Spark : Tackle performance intensive commands like

2019-08-12 08:58发布

问题:

I know that some of Spark Actions like collect() cause performance issues.

It has been quoted in documentation

To print all elements on the driver, one can use the collect() method to first bring the RDD to the driver node thus:rdd.collect().foreach(println). This can cause the driver to run out of memory, though,

because collect() fetches the entire RDD to a single machine; if you only need to print a few elements of the RDD, a safer approach is to use the take(): rdd.take(100).foreach(println).

And from one more related SE question: Spark runs out of memory when grouping by key

I have come to know that groupByKey(), reduceByKey() may cause out of memory if parallelism is not set properly.

I did not get enough evidence on other Transformations and Action commands, which have to be used with caution.

These three are the only commands to be tackled? I have doubts about below commands too

  1. aggregateByKey()
  2. sortByKey()
  3. persist() / cache()

It would be great if you provide information on intensive commands (global across partitions instead of single partition OR low performance commands), which have to be tackled with better guarding.

回答1:

You have to consider three types of operations:

  • transformations implemented using only mapPartitions(WithIndex) like filter, map, flatMap etc. Typically it will be the safest group. Probably the biggest possible issue you can encounter is an extensive spilling to disk.
  • transformations which require shuffle. It includes obvious suspects like different variants of combineByKey (groupByKey, reduceByKey, aggregateByKey) or join and less obvious like sortBy, distinct or repartition. Without a context (data distribution, exact function for reduction, partitioner, resources) it is hard to tell if particular transformation will be problematic. There are two main factors:
    • network traffic and disk IO - any operation which is not performed in memory will be at least an order of magnitude slower.
    • skewed data distribution - if distribution is highly skewed shuffle can fail or subsequent operations may suffer from a suboptimal resource allocation
  • operations which require passing data to and from the driver. Typically it covers actions like collect or take and creating distributed data structure from a local one (parallelize).

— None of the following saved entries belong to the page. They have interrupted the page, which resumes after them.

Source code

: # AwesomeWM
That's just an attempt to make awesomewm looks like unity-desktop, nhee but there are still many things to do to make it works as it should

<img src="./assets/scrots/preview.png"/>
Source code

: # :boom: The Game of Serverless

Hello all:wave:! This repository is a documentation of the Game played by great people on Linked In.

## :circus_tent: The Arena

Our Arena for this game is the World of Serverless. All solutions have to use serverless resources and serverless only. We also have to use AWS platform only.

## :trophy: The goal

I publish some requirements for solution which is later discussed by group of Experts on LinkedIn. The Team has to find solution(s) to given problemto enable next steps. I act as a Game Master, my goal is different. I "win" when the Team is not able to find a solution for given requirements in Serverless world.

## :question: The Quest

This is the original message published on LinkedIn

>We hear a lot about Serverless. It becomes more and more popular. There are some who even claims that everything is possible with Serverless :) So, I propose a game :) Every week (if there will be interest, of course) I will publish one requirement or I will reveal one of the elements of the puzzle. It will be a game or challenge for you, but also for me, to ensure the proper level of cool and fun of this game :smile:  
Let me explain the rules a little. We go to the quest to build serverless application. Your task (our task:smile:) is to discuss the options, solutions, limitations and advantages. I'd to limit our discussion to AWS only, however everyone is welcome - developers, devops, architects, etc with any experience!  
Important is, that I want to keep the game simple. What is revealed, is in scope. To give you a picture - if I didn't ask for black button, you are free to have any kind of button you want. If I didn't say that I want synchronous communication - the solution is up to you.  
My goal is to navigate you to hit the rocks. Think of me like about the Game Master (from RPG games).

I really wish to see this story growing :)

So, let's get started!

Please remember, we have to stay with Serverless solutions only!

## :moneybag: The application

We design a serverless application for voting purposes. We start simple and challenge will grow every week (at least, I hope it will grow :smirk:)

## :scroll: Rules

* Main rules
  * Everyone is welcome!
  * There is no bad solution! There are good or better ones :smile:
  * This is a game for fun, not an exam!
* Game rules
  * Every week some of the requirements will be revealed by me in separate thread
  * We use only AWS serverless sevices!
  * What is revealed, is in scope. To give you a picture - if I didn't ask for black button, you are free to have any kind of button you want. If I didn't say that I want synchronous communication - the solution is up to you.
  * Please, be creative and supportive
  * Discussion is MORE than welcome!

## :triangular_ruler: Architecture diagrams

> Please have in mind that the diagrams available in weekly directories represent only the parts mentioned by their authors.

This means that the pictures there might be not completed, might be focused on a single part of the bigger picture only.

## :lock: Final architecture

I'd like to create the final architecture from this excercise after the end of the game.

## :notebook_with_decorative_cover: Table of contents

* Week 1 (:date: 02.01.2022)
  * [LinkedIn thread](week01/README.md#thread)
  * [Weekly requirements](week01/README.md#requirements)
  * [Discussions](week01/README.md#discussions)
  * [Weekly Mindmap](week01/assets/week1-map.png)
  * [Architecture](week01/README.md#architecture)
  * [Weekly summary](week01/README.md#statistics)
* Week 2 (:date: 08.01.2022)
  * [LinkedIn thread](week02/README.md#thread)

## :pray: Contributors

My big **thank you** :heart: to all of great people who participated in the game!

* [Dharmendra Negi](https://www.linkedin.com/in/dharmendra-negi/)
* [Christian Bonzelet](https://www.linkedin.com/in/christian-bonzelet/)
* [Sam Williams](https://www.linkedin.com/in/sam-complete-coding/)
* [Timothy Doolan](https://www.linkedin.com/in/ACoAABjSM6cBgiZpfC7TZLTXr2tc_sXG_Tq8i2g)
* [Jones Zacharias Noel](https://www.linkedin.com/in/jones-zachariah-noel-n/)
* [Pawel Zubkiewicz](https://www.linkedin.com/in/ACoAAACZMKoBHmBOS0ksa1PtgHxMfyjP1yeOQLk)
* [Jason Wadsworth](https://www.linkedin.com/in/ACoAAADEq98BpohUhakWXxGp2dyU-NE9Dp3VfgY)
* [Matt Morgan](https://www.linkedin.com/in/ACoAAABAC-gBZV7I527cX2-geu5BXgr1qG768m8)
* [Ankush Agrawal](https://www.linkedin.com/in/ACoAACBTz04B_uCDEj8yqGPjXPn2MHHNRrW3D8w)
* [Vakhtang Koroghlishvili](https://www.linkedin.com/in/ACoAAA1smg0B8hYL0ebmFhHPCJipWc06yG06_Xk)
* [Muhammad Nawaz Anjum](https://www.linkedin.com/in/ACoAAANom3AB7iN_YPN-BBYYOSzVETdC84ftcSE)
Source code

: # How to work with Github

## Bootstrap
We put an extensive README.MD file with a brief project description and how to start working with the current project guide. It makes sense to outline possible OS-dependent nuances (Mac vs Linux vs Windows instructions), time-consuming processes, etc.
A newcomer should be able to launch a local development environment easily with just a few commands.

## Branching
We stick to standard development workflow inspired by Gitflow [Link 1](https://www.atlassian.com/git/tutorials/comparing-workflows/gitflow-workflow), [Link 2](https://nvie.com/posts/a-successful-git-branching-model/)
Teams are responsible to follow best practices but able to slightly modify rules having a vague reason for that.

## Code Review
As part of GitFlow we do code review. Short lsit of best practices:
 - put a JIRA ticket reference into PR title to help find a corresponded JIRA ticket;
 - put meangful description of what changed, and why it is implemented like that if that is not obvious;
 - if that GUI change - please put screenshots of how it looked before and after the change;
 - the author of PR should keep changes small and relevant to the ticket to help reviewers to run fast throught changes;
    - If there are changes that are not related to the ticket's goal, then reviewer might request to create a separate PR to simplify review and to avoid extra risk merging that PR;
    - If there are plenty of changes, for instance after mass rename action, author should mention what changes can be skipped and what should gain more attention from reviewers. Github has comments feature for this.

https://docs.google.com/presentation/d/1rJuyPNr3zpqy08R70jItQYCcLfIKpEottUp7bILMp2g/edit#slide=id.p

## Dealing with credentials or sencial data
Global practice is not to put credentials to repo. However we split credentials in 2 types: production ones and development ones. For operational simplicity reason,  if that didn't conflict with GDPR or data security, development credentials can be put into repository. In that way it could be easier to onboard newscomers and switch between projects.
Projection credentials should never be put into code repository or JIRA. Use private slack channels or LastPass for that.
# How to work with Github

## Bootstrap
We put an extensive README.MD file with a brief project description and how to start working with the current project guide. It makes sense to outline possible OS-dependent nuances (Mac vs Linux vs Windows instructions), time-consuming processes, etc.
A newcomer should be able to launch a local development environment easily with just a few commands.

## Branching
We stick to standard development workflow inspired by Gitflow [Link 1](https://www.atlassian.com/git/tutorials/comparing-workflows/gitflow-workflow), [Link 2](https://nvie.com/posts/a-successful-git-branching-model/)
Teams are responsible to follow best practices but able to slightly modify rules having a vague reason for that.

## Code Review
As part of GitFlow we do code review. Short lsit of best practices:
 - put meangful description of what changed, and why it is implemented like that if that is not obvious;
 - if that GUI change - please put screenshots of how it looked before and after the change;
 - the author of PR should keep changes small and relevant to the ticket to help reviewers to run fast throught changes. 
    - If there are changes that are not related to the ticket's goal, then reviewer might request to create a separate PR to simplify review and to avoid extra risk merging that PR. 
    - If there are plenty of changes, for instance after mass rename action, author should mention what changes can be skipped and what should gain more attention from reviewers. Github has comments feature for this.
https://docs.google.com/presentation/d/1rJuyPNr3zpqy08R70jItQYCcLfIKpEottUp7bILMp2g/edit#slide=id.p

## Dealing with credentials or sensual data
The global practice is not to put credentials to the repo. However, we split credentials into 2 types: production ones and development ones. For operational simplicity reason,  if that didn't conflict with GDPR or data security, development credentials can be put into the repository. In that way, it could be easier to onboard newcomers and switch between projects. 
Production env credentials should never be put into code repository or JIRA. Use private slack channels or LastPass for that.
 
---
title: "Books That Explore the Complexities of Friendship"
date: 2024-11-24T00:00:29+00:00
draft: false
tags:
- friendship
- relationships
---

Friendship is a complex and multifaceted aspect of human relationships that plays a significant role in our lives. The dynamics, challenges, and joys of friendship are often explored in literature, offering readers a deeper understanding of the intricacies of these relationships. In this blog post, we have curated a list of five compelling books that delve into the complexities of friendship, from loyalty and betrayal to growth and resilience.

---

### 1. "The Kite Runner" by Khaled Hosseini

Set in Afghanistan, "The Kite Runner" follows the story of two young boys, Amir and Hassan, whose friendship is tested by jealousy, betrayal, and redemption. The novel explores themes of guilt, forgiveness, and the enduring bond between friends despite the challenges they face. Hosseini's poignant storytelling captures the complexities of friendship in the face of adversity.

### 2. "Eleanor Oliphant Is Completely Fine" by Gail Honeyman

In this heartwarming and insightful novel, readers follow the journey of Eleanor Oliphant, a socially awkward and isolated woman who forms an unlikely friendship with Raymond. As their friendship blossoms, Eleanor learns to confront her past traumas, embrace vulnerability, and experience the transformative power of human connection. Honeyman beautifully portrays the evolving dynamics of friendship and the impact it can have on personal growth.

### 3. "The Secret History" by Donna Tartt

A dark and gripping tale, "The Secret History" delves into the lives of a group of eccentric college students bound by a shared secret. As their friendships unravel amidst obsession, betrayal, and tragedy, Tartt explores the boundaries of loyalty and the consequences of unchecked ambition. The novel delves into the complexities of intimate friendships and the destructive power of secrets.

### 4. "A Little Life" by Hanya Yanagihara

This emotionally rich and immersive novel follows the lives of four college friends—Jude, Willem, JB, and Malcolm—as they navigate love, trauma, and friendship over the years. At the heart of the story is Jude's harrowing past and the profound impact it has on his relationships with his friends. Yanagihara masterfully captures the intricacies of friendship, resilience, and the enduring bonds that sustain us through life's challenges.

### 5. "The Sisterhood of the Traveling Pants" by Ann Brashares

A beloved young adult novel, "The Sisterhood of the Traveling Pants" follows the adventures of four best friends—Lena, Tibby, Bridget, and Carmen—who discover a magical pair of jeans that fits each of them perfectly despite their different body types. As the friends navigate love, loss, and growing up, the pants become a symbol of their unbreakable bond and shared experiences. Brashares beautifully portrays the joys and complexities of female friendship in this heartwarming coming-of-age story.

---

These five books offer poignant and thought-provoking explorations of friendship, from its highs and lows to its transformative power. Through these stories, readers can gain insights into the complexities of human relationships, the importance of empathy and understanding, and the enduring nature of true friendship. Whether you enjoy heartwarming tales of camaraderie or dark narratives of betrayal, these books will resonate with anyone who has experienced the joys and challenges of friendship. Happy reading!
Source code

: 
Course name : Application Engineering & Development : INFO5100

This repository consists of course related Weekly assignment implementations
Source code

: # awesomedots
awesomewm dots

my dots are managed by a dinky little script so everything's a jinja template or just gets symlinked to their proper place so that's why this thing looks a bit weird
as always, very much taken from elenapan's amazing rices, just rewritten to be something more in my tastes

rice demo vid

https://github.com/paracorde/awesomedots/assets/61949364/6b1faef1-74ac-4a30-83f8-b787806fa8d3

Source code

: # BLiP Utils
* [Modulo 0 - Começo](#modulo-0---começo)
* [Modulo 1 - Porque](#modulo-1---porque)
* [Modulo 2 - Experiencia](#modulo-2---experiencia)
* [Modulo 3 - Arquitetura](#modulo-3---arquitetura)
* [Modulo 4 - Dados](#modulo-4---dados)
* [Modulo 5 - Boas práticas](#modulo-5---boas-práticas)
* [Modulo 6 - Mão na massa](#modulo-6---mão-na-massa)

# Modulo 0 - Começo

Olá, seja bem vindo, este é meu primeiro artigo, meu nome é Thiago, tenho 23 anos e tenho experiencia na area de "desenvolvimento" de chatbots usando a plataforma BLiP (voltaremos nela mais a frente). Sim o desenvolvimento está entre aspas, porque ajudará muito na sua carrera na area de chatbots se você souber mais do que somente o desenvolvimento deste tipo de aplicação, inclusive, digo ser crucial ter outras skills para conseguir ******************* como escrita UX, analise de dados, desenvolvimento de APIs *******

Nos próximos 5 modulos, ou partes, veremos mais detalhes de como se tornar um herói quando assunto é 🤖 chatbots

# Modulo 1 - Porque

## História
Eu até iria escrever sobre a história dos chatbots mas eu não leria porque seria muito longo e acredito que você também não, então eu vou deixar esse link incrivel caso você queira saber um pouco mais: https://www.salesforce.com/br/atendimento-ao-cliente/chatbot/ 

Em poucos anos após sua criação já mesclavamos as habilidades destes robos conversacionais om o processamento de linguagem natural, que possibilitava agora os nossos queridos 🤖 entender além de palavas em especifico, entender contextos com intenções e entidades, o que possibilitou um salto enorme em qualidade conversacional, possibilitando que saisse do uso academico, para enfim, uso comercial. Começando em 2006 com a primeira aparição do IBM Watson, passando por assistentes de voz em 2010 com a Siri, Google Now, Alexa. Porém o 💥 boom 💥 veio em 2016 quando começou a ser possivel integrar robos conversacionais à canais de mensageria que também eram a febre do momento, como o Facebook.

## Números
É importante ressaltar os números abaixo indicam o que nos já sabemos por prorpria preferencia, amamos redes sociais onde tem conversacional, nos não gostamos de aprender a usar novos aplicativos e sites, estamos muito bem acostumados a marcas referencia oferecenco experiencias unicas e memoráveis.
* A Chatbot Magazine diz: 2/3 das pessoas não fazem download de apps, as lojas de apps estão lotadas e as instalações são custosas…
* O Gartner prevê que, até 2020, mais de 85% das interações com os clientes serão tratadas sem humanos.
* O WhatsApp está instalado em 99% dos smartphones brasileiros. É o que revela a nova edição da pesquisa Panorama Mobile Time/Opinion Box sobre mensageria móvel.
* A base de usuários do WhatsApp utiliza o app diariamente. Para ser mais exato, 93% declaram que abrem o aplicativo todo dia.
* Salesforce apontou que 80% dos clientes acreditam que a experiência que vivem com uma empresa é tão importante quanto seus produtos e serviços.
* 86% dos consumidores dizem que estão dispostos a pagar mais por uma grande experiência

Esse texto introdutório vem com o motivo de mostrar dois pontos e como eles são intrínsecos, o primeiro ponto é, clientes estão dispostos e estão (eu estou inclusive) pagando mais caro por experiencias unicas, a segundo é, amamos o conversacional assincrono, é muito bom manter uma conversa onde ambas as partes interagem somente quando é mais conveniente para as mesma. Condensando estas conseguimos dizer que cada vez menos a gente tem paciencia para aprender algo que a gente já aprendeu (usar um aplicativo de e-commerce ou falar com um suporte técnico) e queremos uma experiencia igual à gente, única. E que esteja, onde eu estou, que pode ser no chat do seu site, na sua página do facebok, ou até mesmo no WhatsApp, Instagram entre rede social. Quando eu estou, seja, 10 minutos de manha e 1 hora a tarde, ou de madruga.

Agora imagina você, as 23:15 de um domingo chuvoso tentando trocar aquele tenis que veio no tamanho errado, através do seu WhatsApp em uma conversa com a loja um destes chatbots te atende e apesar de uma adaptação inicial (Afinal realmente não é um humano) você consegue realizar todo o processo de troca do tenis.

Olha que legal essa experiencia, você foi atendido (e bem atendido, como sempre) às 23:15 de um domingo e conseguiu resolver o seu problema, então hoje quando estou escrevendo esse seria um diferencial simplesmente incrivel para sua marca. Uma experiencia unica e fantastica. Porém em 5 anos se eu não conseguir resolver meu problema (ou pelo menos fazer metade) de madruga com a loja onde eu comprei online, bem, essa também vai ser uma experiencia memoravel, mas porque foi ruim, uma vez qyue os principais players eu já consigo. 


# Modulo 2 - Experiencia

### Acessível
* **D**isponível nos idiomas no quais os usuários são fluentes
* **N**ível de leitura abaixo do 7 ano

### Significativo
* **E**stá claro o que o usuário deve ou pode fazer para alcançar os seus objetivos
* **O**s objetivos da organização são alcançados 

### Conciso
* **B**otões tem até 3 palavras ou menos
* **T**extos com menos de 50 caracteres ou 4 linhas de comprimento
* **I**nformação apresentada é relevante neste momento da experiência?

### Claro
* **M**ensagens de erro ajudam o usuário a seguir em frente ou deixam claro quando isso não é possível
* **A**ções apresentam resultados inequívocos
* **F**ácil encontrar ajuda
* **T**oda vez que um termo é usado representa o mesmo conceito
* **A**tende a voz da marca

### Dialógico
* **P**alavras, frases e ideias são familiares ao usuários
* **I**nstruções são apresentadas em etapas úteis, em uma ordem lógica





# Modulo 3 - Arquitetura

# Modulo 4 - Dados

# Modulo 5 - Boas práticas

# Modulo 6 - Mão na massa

    Other members of this category are broadcasts (including automatic broadcast joins) and accumulators. Total cost depends of course on a particular operation and the amount of data.

While some of these operations can be expensive none is particularly bad (including demonized groupByKey) by itself. Obviously it is better to avoid network traffic or additional disk IO but in practice you cannot avoid it in any complex application.

Regarding cache you may find Spark: Why do i have to explicitly tell what to cache? useful.